### EXERCISES
A – Summarize the property clause samples in two sentences.
B – Duplicate the stretch of the property clause samples from "Personal and Real Property. Each" through "than Permitted Liens.".

Personal and Real Property Clause Samples
The "Personal and Real Property" clause defines the distinction and treatment of assets classified as either personal property (movable items) or real property (immovable assets like land and buildings) within an agreement. This clause typically outlines which party owns or is responsible for each type of property, and may specify procedures for transferring, maintaining, or insuring these assets during and after the contract term. Its core function is to clearly allocate rights and responsibilities regarding different types of property, thereby preventing disputes over ownership or obligations related to assets covered by the agreement.
Personal and Real Property. Each Council shall have the right to acquire property, both real and personal, to facilitate the furtherance of their programs. Council shall maintain a running inventory of any such property acquired by Council from any and all sources. The Council shall provide that any property acquired is the property of LULAC and that it shall be turned over to the National Office or its designated Chartered Council in the event that said Council’s Charter become forfeited and/or not renewed by LULAC National.
Personal and Real Property. (a) The Company or one of its Subsidiaries has good and valid title to, or in the case of leased tangible assets, a valid leasehold interest in, all of its tangible assets, free and clear of all Liens, other than Permitted Liens.

[Stored items from a collection]
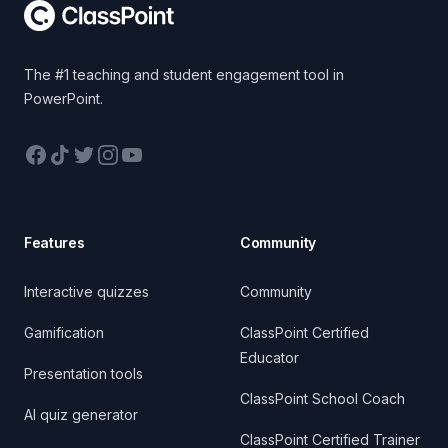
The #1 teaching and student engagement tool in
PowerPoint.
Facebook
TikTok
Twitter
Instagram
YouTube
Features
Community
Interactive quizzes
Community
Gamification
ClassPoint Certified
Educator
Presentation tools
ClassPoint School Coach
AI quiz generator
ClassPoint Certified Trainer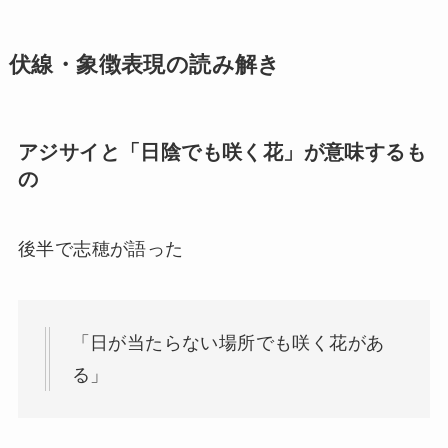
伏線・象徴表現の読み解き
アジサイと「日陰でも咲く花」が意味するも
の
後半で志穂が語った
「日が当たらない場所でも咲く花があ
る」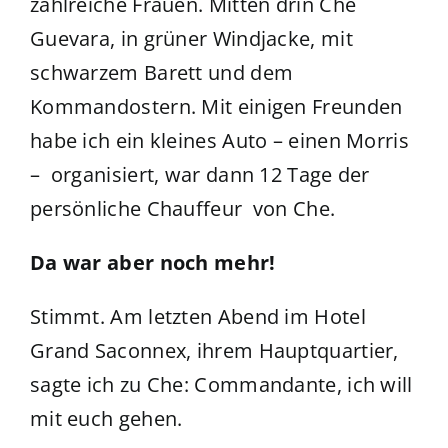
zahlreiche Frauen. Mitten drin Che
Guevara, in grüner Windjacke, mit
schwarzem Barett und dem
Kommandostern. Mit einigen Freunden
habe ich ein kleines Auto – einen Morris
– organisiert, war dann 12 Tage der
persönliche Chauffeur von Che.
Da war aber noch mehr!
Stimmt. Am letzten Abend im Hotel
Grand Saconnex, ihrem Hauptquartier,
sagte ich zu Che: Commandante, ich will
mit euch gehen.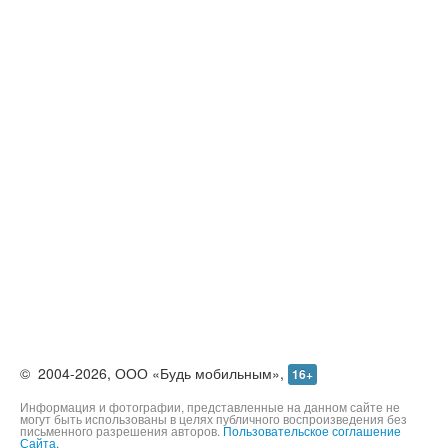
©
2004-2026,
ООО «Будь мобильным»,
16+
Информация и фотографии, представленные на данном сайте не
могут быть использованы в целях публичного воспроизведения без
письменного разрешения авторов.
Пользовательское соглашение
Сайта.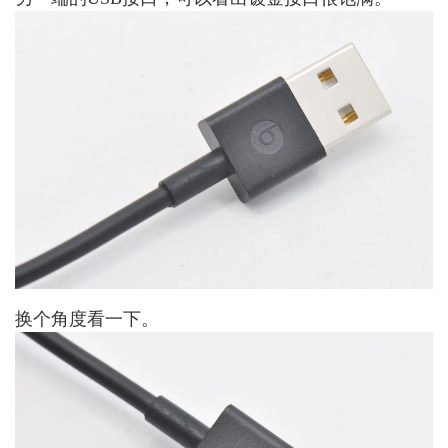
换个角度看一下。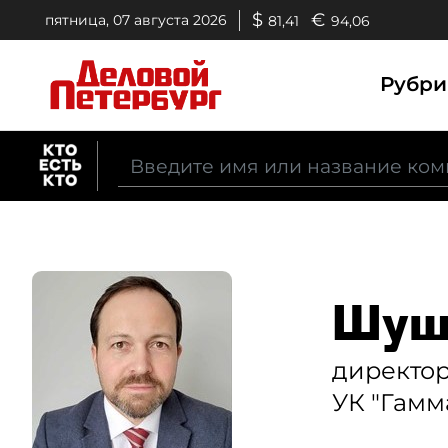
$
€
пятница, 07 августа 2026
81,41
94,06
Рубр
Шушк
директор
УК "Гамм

* * *

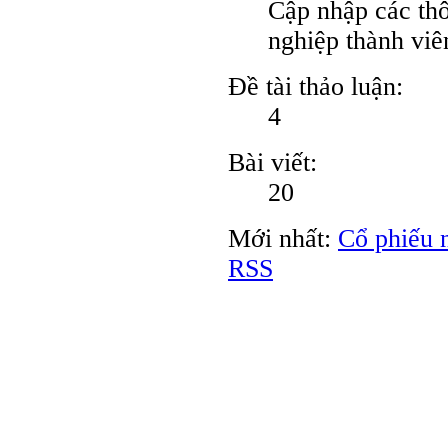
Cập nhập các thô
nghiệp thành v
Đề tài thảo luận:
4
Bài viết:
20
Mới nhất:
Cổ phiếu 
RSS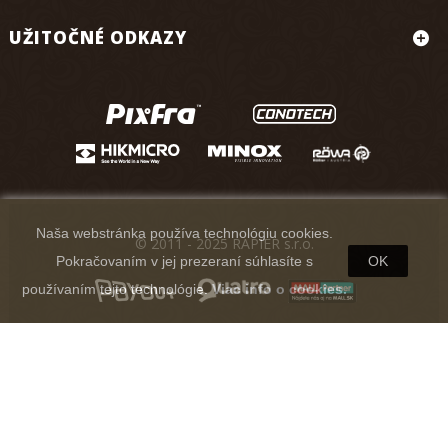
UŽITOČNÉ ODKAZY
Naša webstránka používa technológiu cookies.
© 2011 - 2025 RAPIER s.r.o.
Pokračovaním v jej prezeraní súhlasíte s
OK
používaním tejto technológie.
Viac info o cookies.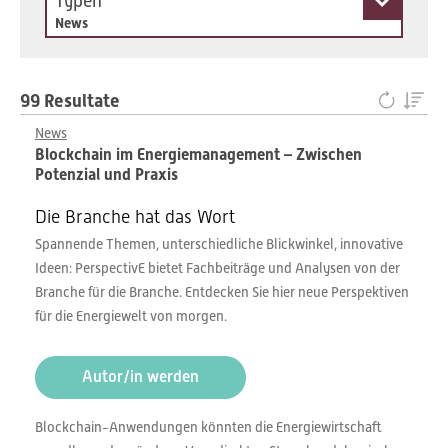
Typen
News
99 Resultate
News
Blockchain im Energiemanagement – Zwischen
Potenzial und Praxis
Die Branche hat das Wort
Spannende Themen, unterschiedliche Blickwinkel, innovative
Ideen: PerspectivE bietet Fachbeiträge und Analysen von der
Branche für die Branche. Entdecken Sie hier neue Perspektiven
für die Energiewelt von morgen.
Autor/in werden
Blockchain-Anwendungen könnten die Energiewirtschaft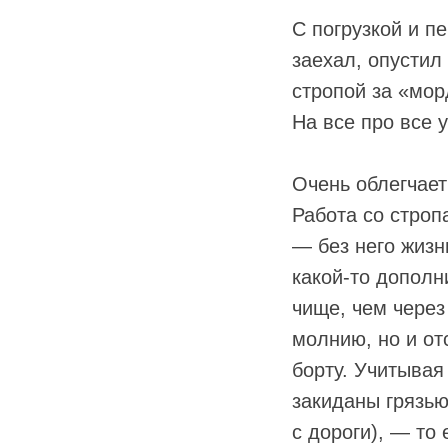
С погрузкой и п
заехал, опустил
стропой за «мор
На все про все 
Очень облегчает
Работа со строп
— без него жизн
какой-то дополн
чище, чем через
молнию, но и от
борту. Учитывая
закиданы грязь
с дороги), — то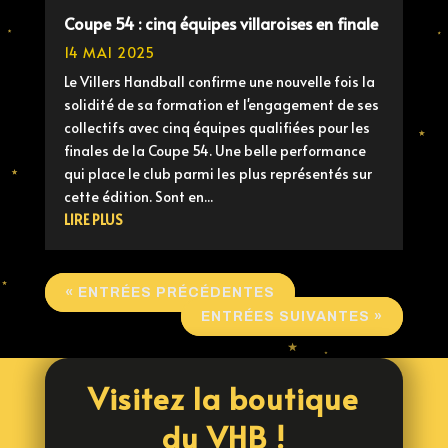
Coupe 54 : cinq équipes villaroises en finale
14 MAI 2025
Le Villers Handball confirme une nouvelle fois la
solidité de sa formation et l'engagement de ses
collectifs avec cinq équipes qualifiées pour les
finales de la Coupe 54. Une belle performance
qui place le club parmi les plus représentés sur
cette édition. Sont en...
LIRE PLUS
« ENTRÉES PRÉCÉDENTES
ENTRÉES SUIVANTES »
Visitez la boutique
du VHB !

* * *

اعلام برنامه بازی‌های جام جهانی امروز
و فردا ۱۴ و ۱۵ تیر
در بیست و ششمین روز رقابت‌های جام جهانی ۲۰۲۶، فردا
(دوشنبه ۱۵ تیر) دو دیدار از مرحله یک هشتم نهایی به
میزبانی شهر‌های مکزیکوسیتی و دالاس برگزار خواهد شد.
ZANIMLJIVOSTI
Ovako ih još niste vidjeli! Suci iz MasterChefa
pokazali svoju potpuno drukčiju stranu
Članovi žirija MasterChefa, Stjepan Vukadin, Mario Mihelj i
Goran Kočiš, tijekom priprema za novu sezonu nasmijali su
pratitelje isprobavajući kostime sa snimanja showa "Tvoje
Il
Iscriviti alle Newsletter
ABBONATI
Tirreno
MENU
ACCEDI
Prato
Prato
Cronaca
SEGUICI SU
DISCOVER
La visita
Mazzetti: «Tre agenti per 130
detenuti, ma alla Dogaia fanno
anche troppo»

### ANSWERS PER TASK
A – A "Personal and Real Property" clause separates personal property (movable items) from real property (immovable assets such as land and buildings) and allocates rights and responsibilities for each, which helps prevent disputes over ownership or obligations. One sample lets each Council acquire property that remains LULAC's and must be turned over if the Council's charter is forfeited or not renewed, and another states that the Company or one of its Subsidiaries holds good and valid title or a valid leasehold interest in its tangible assets, free of all Liens other than Permitted Liens.

B –
Personal and Real Property. Each Council shall have the right to acquire property, both real and personal, to facilitate the furtherance of their programs. Council shall maintain a running inventory of any such property acquired by Council from any and all sources. The Council shall provide that any property acquired is the property of LULAC and that it shall be turned over to the National Office or its designated Chartered Council in the event that said Council’s Charter become forfeited and/or not renewed by LULAC National.
Personal and Real Property. (a) The Company or one of its Subsidiaries has good and valid title to, or in the case of leased tangible assets, a valid leasehold interest in, all of its tangible assets, free and clear of all Liens, other than Permitted Liens.